Physicists, write a lot of (shitty) code. OK, a few can code really really well. I would claim that I'm somewhere in between the two poles. As long as the code works (most of the time), we don't bother staying up to date with all new fancy tools and concepts. Yes, some are still convinced that FORTRAN is easy. Some still send emails via vim.

So to no surprise, the first language I really learned was C in 2013. Even the website we used for the course looked like it was written in the eighties. I found my sanity and at least switched from Windows to Unix in 2013. So I started my path by going down the C rabbit hole. Then came across something called C++. Then the dependency hell, build systems... you know how the rest of the story goes.

Frustration is the way

Every time I tried something in software, I asked myself. Why is this so hard? It's not rocket science nor theoretical physics. I should be simple right? Yet on the contrary, when I decided to build my first proper web site, I read online that:

I needed to sign up for AWS account create an EC2 server that runs on ubuntu. SSH to the server through bash shell. Then install Nginx, SSL and uwsgi. Then my application should use on the back-end the python Django engine with PostgreSQL database. On front-end I should use react/vue/angular with some HTML, JavaScript, CSS. The application should be running in docker containers so it can scale based on the web site traffic.

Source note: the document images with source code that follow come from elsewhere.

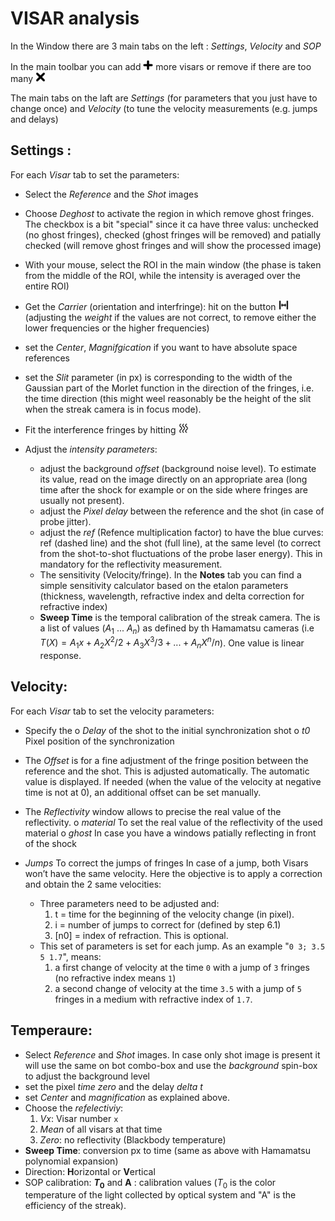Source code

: VISAR analysis
==============

In the Window there are 3 main tabs on the left : *Settings*, *Velocity* and
*SOP*

In the main toolbar you can add <img src="../../resources/icons/plus.png" width="16" /> more visars or remove if there are too many <img src="../../resources/icons/remove.png" width="16" />

The main tabs on the laft are *Settings* (for parameters that you just have to change once) and *Velocity* (to tune the velocity measurements (e.g. jumps and delays)

Settings :
----------

For each *Visar* tab to set the parameters:

  * Select the *Reference* and the *Shot* images
  * Choose *Deghost* to activate the region in which remove ghost fringes. The checkbox is a bit "special" since it ca have three valus: unchecked (no ghost fringes), checked (ghost fringes will be removed) and patially checked (will remove ghost fringes and will show the processed image)
  * With your mouse, select the ROI in the main window (the phase is taken from the middle
    of the ROI, while the intensity is averaged over the entire ROI)
  * Get the *Carrier* (orientation and interfringe): hit on the button <img src="refresh2.png" width="16" />
    (adjusting the *weight* if the values are not correct, to remove
    either the lower frequencies or the higher frequencies)    
  * set the *Center*, *Magnifgication* if you want to have absolute space references
  * set the *Slit* parameter (in px) is corresponding to the
    width of the Gaussian part of the Morlet function in the direction
    of the fringes, i.e. the time direction (this might weel reasonably be the height of the slit when the streak camera is in focus mode).
  * Fit the interference fringes by hitting <img src="refresh.png" width="16" />
  * Adjust the *intensity parameters*: 
  
      * adjust the background *offset* (background noise level). To estimate its value, read on the image directly on an appropriate area (long time after the shock for example or on the side where fringes are usually not present).
      * adjust the *Pixel delay* between the reference and the shot (in case of probe jitter).
      * adjust the *ref* (Refence multiplication factor) to have the blue curves: ref (dashed line) and the shot (full line), at the same level (to correct from the shot-to-shot fluctuations of the probe laser energy). This in mandatory for the reflectivity measurement.
      * The sensitivity (Velocity/fringe). In the **Notes** tab you can find a simple sensitivity calculator based on the etalon parameters (thickness, wavelength, refractive index and delta correction for refractive index)      
      * **Sweep Time** is the temporal calibration of the streak camera. The is a list of values ($A_1$ ... $A_n$) as defined by th Hamamatsu cameras (i.e $T(X)=A_1x+A_2 X^2 /2+A_3 X^3 /3+...+A_n X^n /n$). One value is linear response.

Velocity:
---------

For each *Visar* tab to set the velocity parameters:

  * Specify the 
    o *Delay* of the shot to the initial synchronization shot 
    o *t0* Pixel position of the synchronization
  * The *Offset* is for a fine adjustment of the fringe position between the reference and the shot. This is adjusted automatically. The automatic value is displayed. If needed (when the value of the velocity at negative time is not at 0), an additional offset can be set manually.
  * The *Reflectivity* window allows to precise the real value of the reflectivity.
     o *material* To set the real value of the reflectivity of the used material
     o *ghost* In case you have a windows patially reflecting in front of the shock
  * *Jumps* To correct the jumps of fringes In case of a jump, both Visars won’t have the same velocity. Here the objective is to apply a
    correction and obtain the 2 same velocities:
    
     * Three parameters need to be adjusted and:
         1. t = time for the beginning of the velocity change (in pixel).
         2. i = number of jumps to correct for (defined by step 6.1)
         3. [n0] = index of refraction. This is optional.
     * This set of parameters is set for each jump. As an example "`0 3; 3.5 5 1.7`", means:
         1. a first change of velocity at the time `0` with a jump of `3` fringes (no refractive index means `1`)
         2. a second change of velocity at the time `3.5` with a jump of `5` fringes in a medium with refractive index of `1.7`.

Temperaure:
-----------

  *  Select *Reference* and *Shot* images. In case only shot image is present it will use the same on bot combo-box and use the *background* spin-box to adjust the background level
  *  set the pixel *time zero* and the delay *delta t*
  *  set *Center* and *magnification* as explained above.
  *  Choose the *refelectiviy*:
     1. *Vx*: Visar number `x`
     3. *Mean* of all visars at that time
     4. *Zero*: no reflectivity (Blackbody temperature)
  *  **Sweep Time**: conversion px to time (same as above with Hamamatsu polynomial expansion)
  *  Direction: **H**orizontal or **V**ertical
  *  SOP calibration: **$T_0$** and **A** : calibration values ($T_0$ is the color temperature of the light collected by optical system and "A" is the efficiency of the streak).


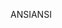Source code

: <span data-ttu-id="71fee-101">ANSI</span><span class="sxs-lookup"><span data-stu-id="71fee-101">ANSI</span></span>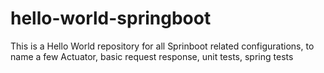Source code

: # hello-world-springboot
This is a Hello World repository for all Sprinboot related configurations, to name a few Actuator, basic request response, unit tests, spring tests

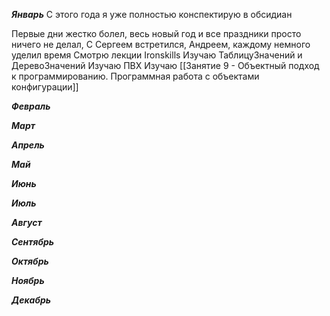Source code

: ***Январь*** 
С этого года я уже полностью конспектирую в обсидиан

Первые дни жестко болел, весь новый год и все праздники просто ничего не делал, С Сергеем встретился, Андреем, каждому немного уделил время
Смотрю лекции Ironskills
Изучаю ТаблицуЗначений и ДеревоЗначений
Изучаю ПВХ
Изучаю [[Занятие 9 - Объектный подход к программированию. Программная работа с объектами конфигурации]]

***Февраль*** 

***Март*** 

***Апрель*** 

***Май*** 

***Июнь*** 

***Июль*** 

***Август*** 

***Сентябрь*** 

***Октябрь***

***Ноябрь***

***Декабрь*** 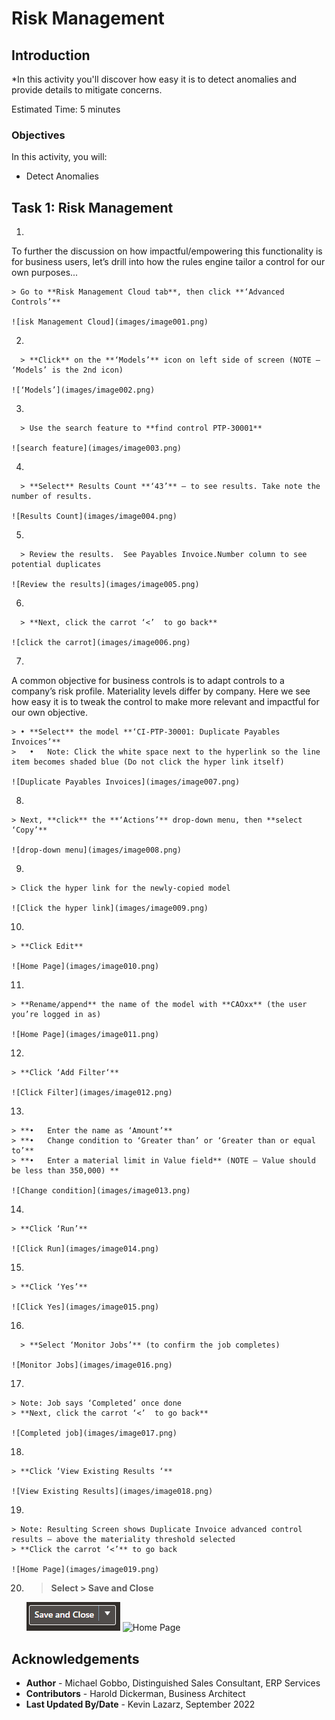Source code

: # Risk Management

## Introduction

*In this activity you'll discover how easy it is to detect anomalies and provide details to mitigate concerns.

Estimated Time: 5 minutes


### Objectives

In this activity, you will:
* Detect Anomalies



## Task 1: Risk Management


1. 

  To further the discussion on how impactful/empowering this functionality is for business users, let’s drill into how the rules engine tailor a control for our own purposes...


    > Go to **Risk Management Cloud tab**, then click **‘Advanced Controls’**

    ![isk Management Cloud](images/image001.png)


2. 

      > **Click** on the **‘Models’** icon on left side of screen (NOTE – ‘Models’ is the 2nd icon)

    ![‘Models’](images/image002.png)

3. 

      > Use the search feature to **find control PTP-30001**

    ![search feature](images/image003.png)

4. 

      > **Select** Results Count **‘43’** – to see results. Take note the number of results.

    ![Results Count](images/image004.png)

5. 

      > Review the results.  See Payables Invoice.Number column to see potential duplicates

    ![Review the results](images/image005.png)

6. 

      > **Next, click the carrot ‘<’  to go back**

    ![click the carrot](images/image006.png)

7. 

  A common objective for business controls is to adapt controls to a company’s risk profile.  Materiality levels differ by company.  Here we see how easy it is to tweak the control to make more relevant and impactful for our own objective.


    > •	**Select** the model **‘CI-PTP-30001: Duplicate Payables Invoices’** 
    >	•	Note: Click the white space next to the hyperlink so the line  item becomes shaded blue (Do not click the hyper link itself)

    ![Duplicate Payables Invoices](images/image007.png)

8. 
 
    > Next, **click** the **‘Actions’** drop-down menu, then **select ‘Copy’**

    ![drop-down menu](images/image008.png)

9. 
  
    > Click the hyper link for the newly-copied model

    ![Click the hyper link](images/image009.png)

10. 
  
    > **Click Edit**

    ![Home Page](images/image010.png)

11. 
  
    > **Rename/append** the name of the model with **CAOxx** (the user you’re logged in as)

    ![Home Page](images/image011.png)

12. 
  
    > **Click ‘Add Filter‘**

    ![Click Filter](images/image012.png)

13. 

    > **•	Enter the name as ‘Amount’**
    > **•	Change condition to ‘Greater than’ or ‘Greater than or equal to’**
    > **•	Enter a material limit in Value field** (NOTE – Value should be less than 350,000) **

    ![Change condition](images/image013.png)

14. 
  
    > **Click ‘Run’**

    ![Click Run](images/image014.png)

15. 
  
    > **Click ‘Yes’**

    ![Click Yes](images/image015.png)

16. 

      > **Select ‘Monitor Jobs’** (to confirm the job completes)

    ![Monitor Jobs](images/image016.png)

17. 
  
    > Note: Job says ‘Completed’ once done 
    > **Next, click the carrot ‘<’  to go back**

    ![Completed job](images/image017.png)

18. 
  
    > **Click ‘View Existing Results ‘**

    ![View Existing Results](images/image018.png)

19. 
  
    > Note: Resulting Screen shows Duplicate Invoice advanced control results – above the materiality threshold selected 
    > **Click the carrot ‘<’** to go back

    ![Home Page](images/image019.png)

20. 
    > **Select > Save and Close**

    ![Home Page](images/image020.png)
    ![Home Page](images/image021.png) 

## Acknowledgements
* **Author** - Michael Gobbo, Distinguished Sales Consultant, ERP Services
* **Contributors** -  Harold Dickerman, Business Architect
* **Last Updated By/Date** - Kevin Lazarz, September 2022
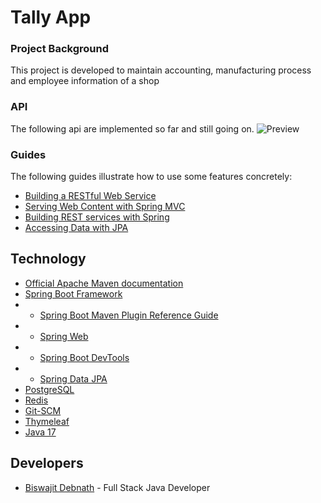 # Tally App

### Project Background
This project is developed to maintain accounting, manufacturing process and employee information of a shop

### API
The following api are implemented so far and still going on.
<img alt="Preview" src="screenshots/tallyapp-api.gif">

### Guides
The following guides illustrate how to use some features concretely:

* [Building a RESTful Web Service](https://spring.io/guides/gs/rest-service/)
* [Serving Web Content with Spring MVC](https://spring.io/guides/gs/serving-web-content/)
* [Building REST services with Spring](https://spring.io/guides/tutorials/rest/)
* [Accessing Data with JPA](https://spring.io/guides/gs/accessing-data-jpa/)

## Technology
* [Official Apache Maven documentation](https://maven.apache.org/guides/index.html)
* [Spring Boot Framework](https://start.spring.io/ "Spring Boot 3")
* * [Spring Boot Maven Plugin Reference Guide](https://docs.spring.io/spring-boot/3.4.0/maven-plugin)
* * [Spring Web](https://docs.spring.io/spring-boot/3.4.0/reference/web/servlet.html)
* * [Spring Boot DevTools](https://docs.spring.io/spring-boot/3.4.0/reference/using/devtools.html)
* * [Spring Data JPA](https://docs.spring.io/spring-boot/3.4.0/reference/data/sql.html#data.sql.jpa-and-spring-data)
* [PostgreSQL](https://www.postgresql.org/ "PostgreSQL")
* [Redis](https://redis.io/ "Redis")
* [Git-SCM](https://git-scm.com/ "Git Home Page")
* [Thymeleaf](https://www.thymeleaf.org/ "Thymeleaf")
* [Java 17](https://jdk.java.net/archive/ "Java 17")

## Developers
* [Biswajit Debnath](https://www.linkedin.com/in/coderbd/ "Biswajit Debnath's Linkedin Profile") - Full Stack Java Developer
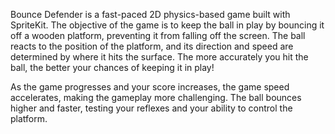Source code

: Bounce Defender is a fast-paced 2D physics-based game built with SpriteKit. 
The objective of the game is to keep the ball in play by bouncing it off a wooden platform, preventing it from falling off the screen. 
The ball reacts to the position of the platform, and its direction and speed are determined by where it hits the surface.
The more accurately you hit the ball, the better your chances of keeping it in play!

As the game progresses and your score increases, the game speed accelerates, making the gameplay more challenging.
The ball bounces higher and faster, testing your reflexes and your ability to control the platform.
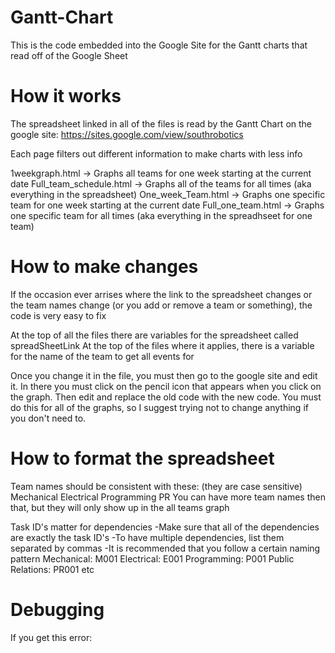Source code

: # Gantt-Chart
This is the code embedded into the Google Site for the Gantt charts that read off of the Google Sheet

# How it works
  
   The spreadsheet linked in all of the files is read by the Gantt Chart on the google site:
   https://sites.google.com/view/southrobotics
   
   Each page filters out different information to make charts with less info
   
   1weekgraph.html -> Graphs all teams for one week starting at the current date
   Full_team_schedule.html -> Graphs all of the teams for all times (aka everything in the spreadsheet)
   One_week_Team.html -> Graphs one specific team for one week starting at the current date
   Full_one_team.html -> Graphs one specific team for all times (aka everything in the spreadhseet for one team)
   
   
# How to make changes
  If the occasion ever arrises where the link to the spreadsheet changes or the team names change (or you add or remove a team or something), the code is very easy to fix
  
  At the top of all the files there are variables for the spreadsheet called spreadSheetLink
  At the top of the files where it applies, there is a variable for the name of the team to get all events for
  
  Once you change it in the file, you must then go to the google site and edit it. In there you must click on the pencil icon that appears when you click on the graph. Then edit and replace the old code with the new code. You must do this for all of the graphs, so I suggest trying not to change anything if you don't need to.
  
# How to format the spreadsheet 
  Team names should be consistent with these: (they are case sensitive)
    Mechanical
    Electrical
    Programming
    PR
  You can have more team names then that, but they will only show up in the all teams graph
  
  
  Task ID's matter for dependencies
    -Make sure that all of the dependencies are exactly the task ID's
    -To have multiple dependencies, list them separated by commas
    -It is recommended that you follow a certain naming pattern
      Mechanical: M001
      Electrical: E001
      Programming: P001
      Public Relations: PR001
      etc
      
# Debugging
  If you get this error: 
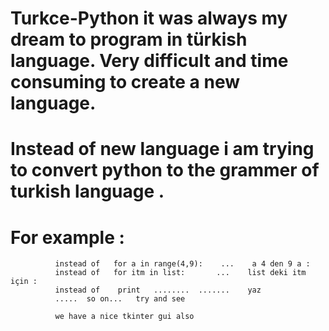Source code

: # Turkce-Python it was always my dream to program in türkish language. Very difficult and time consuming to create a new language.
# Instead of new language i am trying to convert python to the grammer of turkish language .
# For example :
              instead of   for a in range(4,9):    ...    a 4 den 9 a : 
              instead of   for itm in list:       ...    list deki itm için : 
              instead of    print   ........  .......    yaz  
              .....  so on...   try and see
              
              we have a nice tkinter gui also
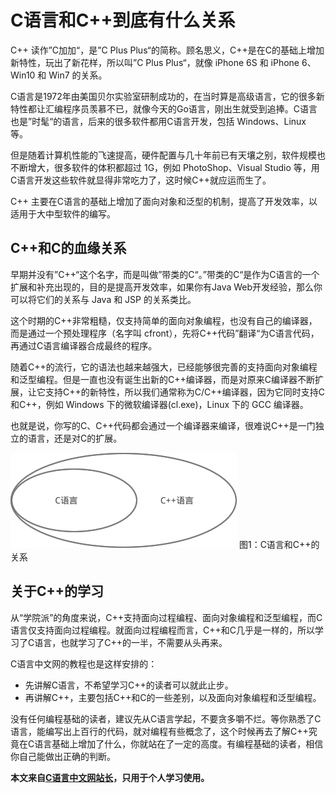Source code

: # C语言和C++到底有什么关系

C++ 读作”C加加“，是”C Plus Plus“的简称。顾名思义，C++是在C的基础上增加新特性，玩出了新花样，所以叫”C Plus Plus“，就像 iPhone 6S 和 iPhone 6、Win10 和 Win7 的关系。

C语言是1972年由美国贝尔实验室研制成功的，在当时算是高级语言，它的很多新特性都让汇编程序员羡慕不已，就像今天的Go语言，刚出生就受到追捧。C语言也是”时髦“的语言，后来的很多软件都用C语言开发，包括 Windows、Linux 等。

但是随着计算机性能的飞速提高，硬件配置与几十年前已有天壤之别，软件规模也不断增大，很多软件的体积都超过 1G，例如 PhotoShop、Visual Studio 等，用C语言开发这些软件就显得非常吃力了，这时候C++就应运而生了。

C++ 主要在C语言的基础上增加了面向对象和泛型的机制，提高了开发效率，以适用于大中型软件的编写。

## C++和C的血缘关系

早期并没有”C++“这个名字，而是叫做”带类的C“。”带类的C“是作为C语言的一个扩展和补充出现的，目的是提高开发效率，如果你有Java Web开发经验，那么你可以将它们的关系与 Java 和 JSP 的关系类比。

这个时期的C++非常粗糙，仅支持简单的面向对象编程，也没有自己的编译器，而是通过一个预处理程序（名字叫 cfront），先将C++代码”翻译“为C语言代码，再通过C语言编译器合成最终的程序。

随着C++的流行，它的语法也越来越强大，已经能够很完善的支持面向对象编程和泛型编程。但是一直也没有诞生出新的C++编译器，而是对原来C编译器不断扩展，让它支持C++的新特性，所以我们通常称为C/C++编译器，因为它同时支持C和C++，例如 Windows 下的微软编译器(cl.exe)，Linux 下的 GCC 编译器。

也就是说，你写的C、C++代码都会通过一个编译器来编译，很难说C++是一门独立的语言，还是对C的扩展。



![C语言和C++的关系](./images/1643554Y9-0.jpg)
图1：C语言和C++的关系

## 关于C++的学习

从“学院派”的角度来说，C++支持面向过程编程、面向对象编程和泛型编程，而C语言仅支持面向过程编程。就面向过程编程而言，C++和C几乎是一样的，所以学习了C语言，也就学习了C++的一半，不需要从头再来。

C语言中文网的教程也是这样安排的：

- 先讲解C语言，不希望学习C++的读者可以就此止步。
- 再讲解C++，主要包括C++和C的一些差别，以及面向对象编程和泛型编程。


没有任何编程基础的读者，建议先从C语言学起，不要贪多嚼不烂。等你熟悉了C语言，能编写出上百行的代码，就对编程有些概念了，这个时候再去了解C++究竟在C语言基础上增加了什么，你就站在了一定的高度。有编程基础的读者，相信你自己能做出正确的判断。

**本文来自[C语言中文网站长](http://c.biancheng.net/view/8092.html)，只用于个人学习使用。**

I knew that python, CSS, HTML, JS were languages heard of git and bash. The rest was foreign to me. In a few years, I mastered enough of the above concepts that I'm capable of running a simple personal web site. Though I still have nightmares from time to time about the first experience with Django.

After coding for a while, I came to realise that:

Experienced developers fail a few times faster than junior ones.

After coding for years, I still get stuck and frustrated every day. But these days I'm somehow cable of getting over the frustration in a matter of minutes instead of days 🙂 I guess that comes with experience so hang in there and embrace failure. 😉


When I was picking up the software development skills, it took me years before I started seeing progress. The hard truth is:

You learn how to write good software through years of practice.

There are no shortcuts. If you want to get good, you'll need to practice the craft. Nothing new here. But make sure you know the answer to the question:

Why you code?

For me, software development is all about being able to:

Write fast code as fast as possible.

As long as the code get's the job done in the reasonable amount of time I'm happy with it. There are cases where I have to take care of documentation, tests, share code with others then the why slightly changes.

For you the answer to the why will probably be something completely different. Nothing wrong with that. The why should dictate how you improve your craft.

As a result of my needs, these days, my proficiency lies in python and C++. My work is mostly oriented around big data processing and simulations on clusters. Still, I come across other languages like CSS, HTML, JS, latex, (bash) every day. A server crosses my desk from time to time. For me, quick and dirty solutions usually do the job. Though I sure kick my self later for writing the bad code.